[Note: The above video is from 2008, before Obama loved the Export-Import Bank.]
OMNI SHOREHAM HOTEL, WASHINGTON, DC — President Obama’s export-subsidy chief this morning railed against conservative critics of his agency, which provides taxpayer-backed loans and loan guarantees to U.S. exporters.
This morning, at the annual conference of the Export-Import Bank – a federal agency whose renewal was defeated in the Senate last month – Ex-Im Bank President Fred Hochberg dedicated most of the opening remarks to battling the agency’s detractors, declaring that taxpayer-backed financing doesn’t count as “corporate welfare” or even a “subsidy.”
“We still hear criticisms of Ex-Im that frankly make no sense to me,” Hochberg told the crowd, made up of about 1,000 representatives from banks, manufacturers, and export-industry companies. “Some critics don’t think Ex-Im should exist at all. They think we are just engaged in crony capitalism, that we’re just peddlers of corporate welfare.”
I am one of those critics (and, as the video above shows, so was a certain Illinois senator four years ago), and so I was interested to hear Hochberg’s counterargument.
“Really? Corporate welfare?” he asked rhetorically. “We don’t spend taxpayer money,” he said.
This claim is based on the fact that a few years back, Congress stopped appropriating new funds to back up Ex-Im loans and loan guarantees. Ex-Im covers its own operations with fees from its deals and with repayments of previous loans.
But Fannie Mae and Freddie Mac didn’t spend taxpayer money for decades – as long as things were going smoothly and defaults were near zero. Now those GSEs have cost taxpayers dearly
“Corporate welfare costs taxpayer money,” Hochberg’s repeated, as a way of protecting Ex-Im from this charge. But even before it costs taxpayers money, it’s still corporate welfare, because it is government transfering wealth from some parties to others. When Ex-Im guarantees a private loan to a Boeing customer, that means that less private financing is available for companies besides Boeing.

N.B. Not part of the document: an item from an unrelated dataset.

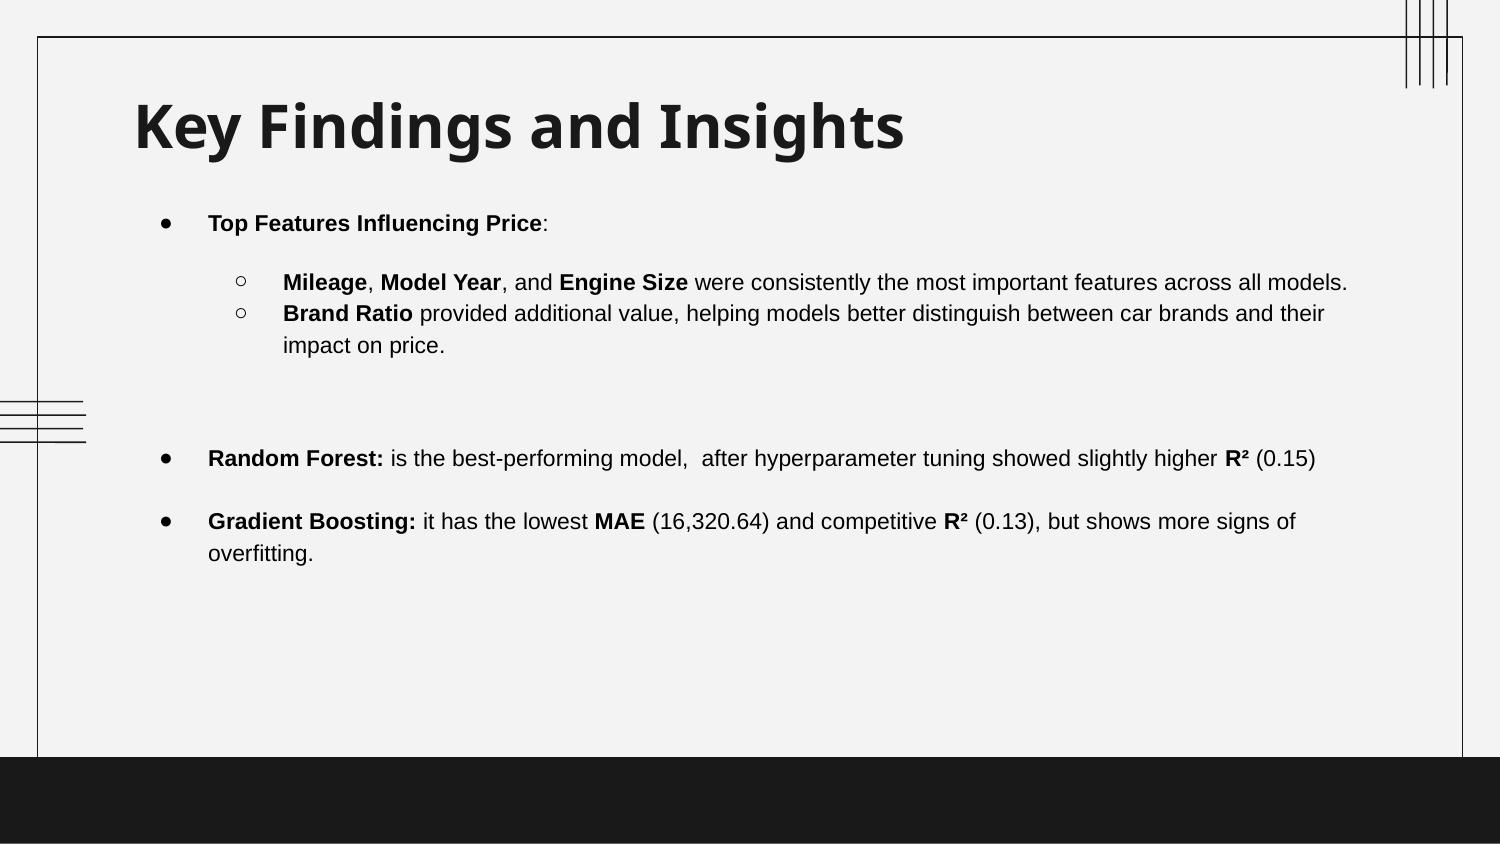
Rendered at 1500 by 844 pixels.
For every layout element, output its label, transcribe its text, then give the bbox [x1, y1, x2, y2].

A vast majority of Ex-Im’s loan guarantee dollars subsidize Boeing sales, so Ex-Im is a government agency that redistributes financing from other businesses to Boeing – even if the money is private bank money rather than taxpayer money.
But Hochberg’s next claim was even bolder: “We don’t provide subsidies.”

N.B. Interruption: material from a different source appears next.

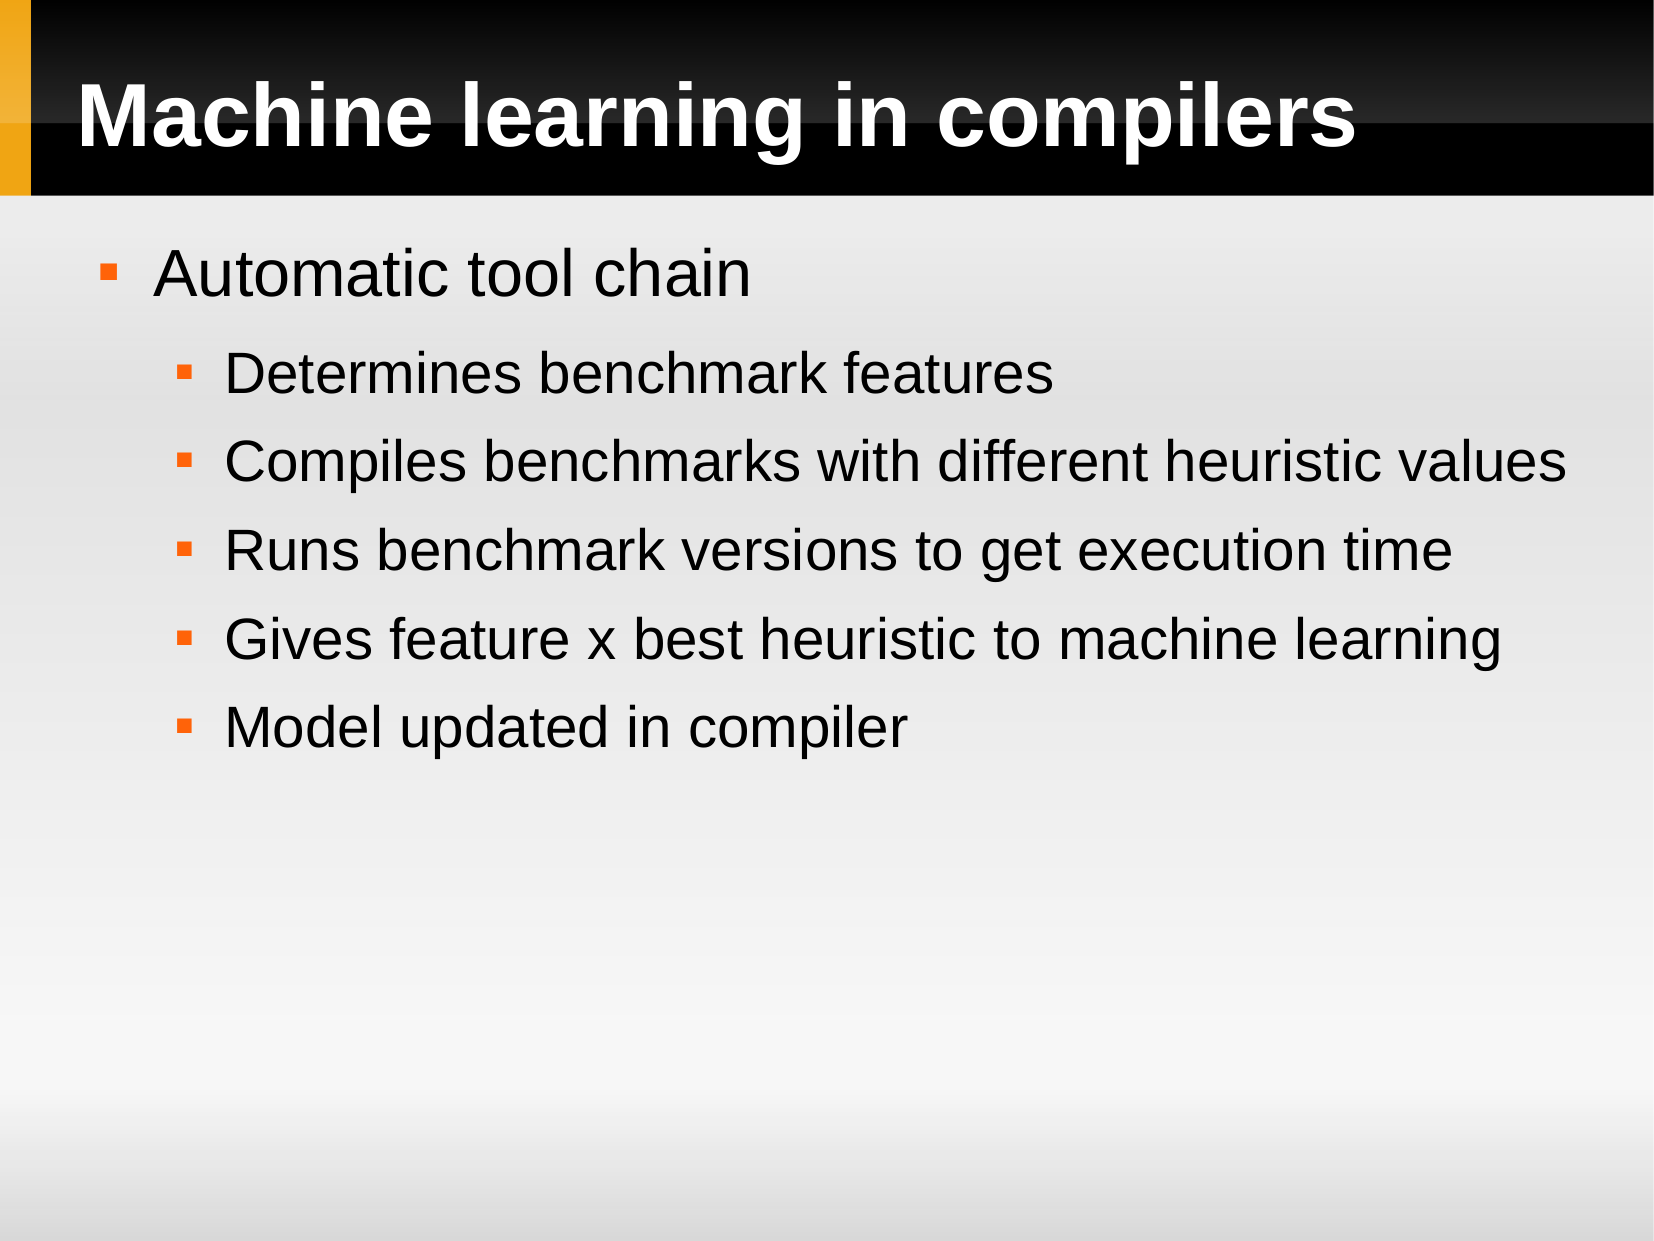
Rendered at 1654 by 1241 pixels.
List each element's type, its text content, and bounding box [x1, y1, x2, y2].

list Automatic tool chain Determines benchmark features Compiles benchmarks with different heuristic values Runs benchmark versions to get execution time Gives feature x best heuristic to machine learning Model updated in compiler [82, 236, 1571, 1201]
picture [0, 0, 1654, 1241]
title Machine learning in compilers [76, 11, 1565, 219]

Ex-Im, backed by the “full faith and credit of the United States,” as Hochberg put it in the same talk, guarantees private-bank loans and issues its own direct loans to foreign buyers so that those buyers will buy American goods. This allows for lower interest rates for the exporters than they would get in a free market. And taxpayers bear the risk. How is this not a subsidy?

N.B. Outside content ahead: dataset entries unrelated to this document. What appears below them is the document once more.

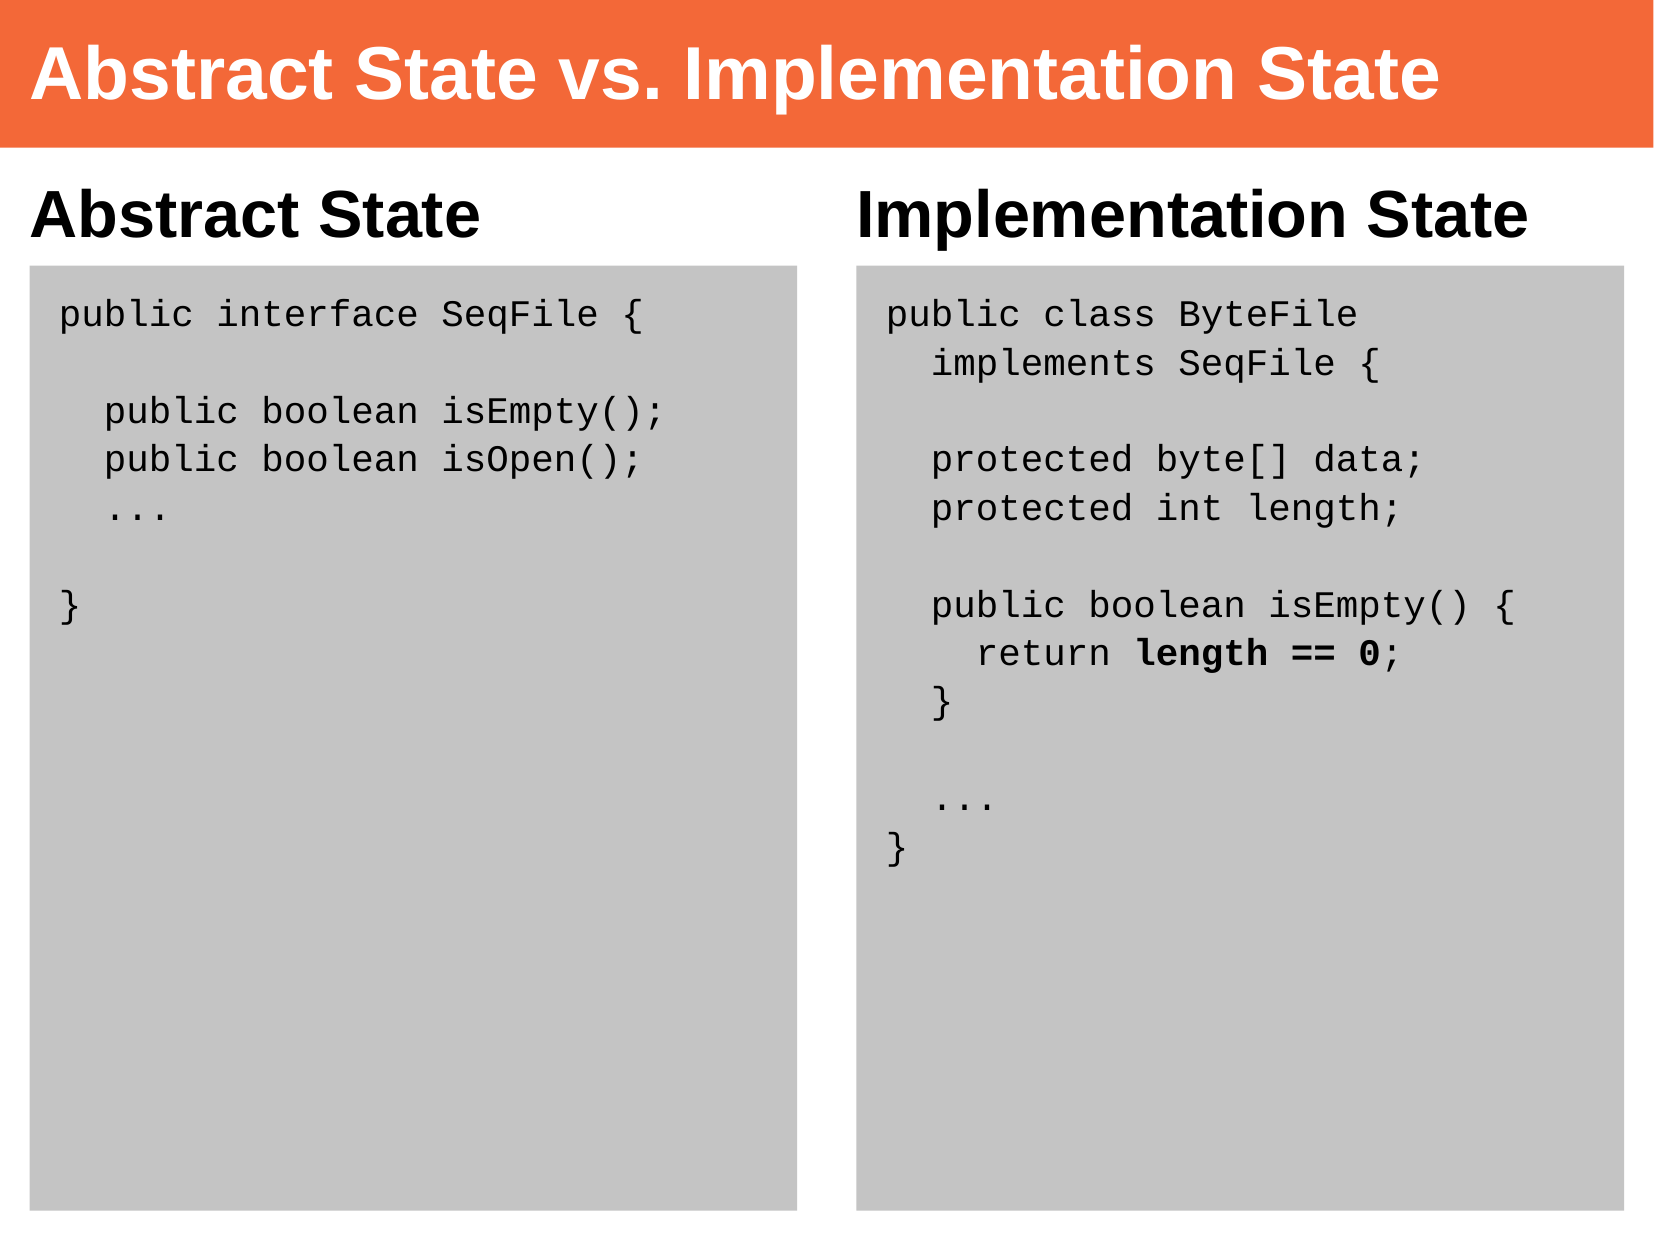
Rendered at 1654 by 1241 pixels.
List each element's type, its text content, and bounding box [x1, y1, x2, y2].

title Abstract State vs. Implementation State [0, 0, 1654, 148]
list Implementation State [856, 177, 1624, 265]
list public class ByteFile implements SeqFile { protected byte[] data; protected int length; public boolean isEmpty() { return length == 0; } ... } [856, 265, 1625, 1211]
list public interface SeqFile { public boolean isEmpty(); public boolean isOpen(); ... } [29, 265, 798, 1211]
list Abstract State [29, 177, 808, 1063]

Hochberg’s strongest argument was what I call the West Side Story argument – the Sharks are going to bring guns to this fight, so we have to, even though we don’t want to.
Hochberg repeatedly said it would be “unilateral disarmament” if Ex-Im were allowed to expire. Europe and Asia both subsidize their exports, so we have to, also. “We’ve got to compete in the world as it is, not as we’d like it to be.”
Here, Hochberg made his most interesting argument, almost implying that he would support multilateral disarmament.
Of Ex-Im critics, Hochberg said:
You know what? I agree. So does President Obama.
He then spoke of trade negotiations.
So Obama says export subsidies – which aren’t subsidies – are crucial. But now team Obama is suggesting we could wind them down if other countries do the same? If so, that’s progress.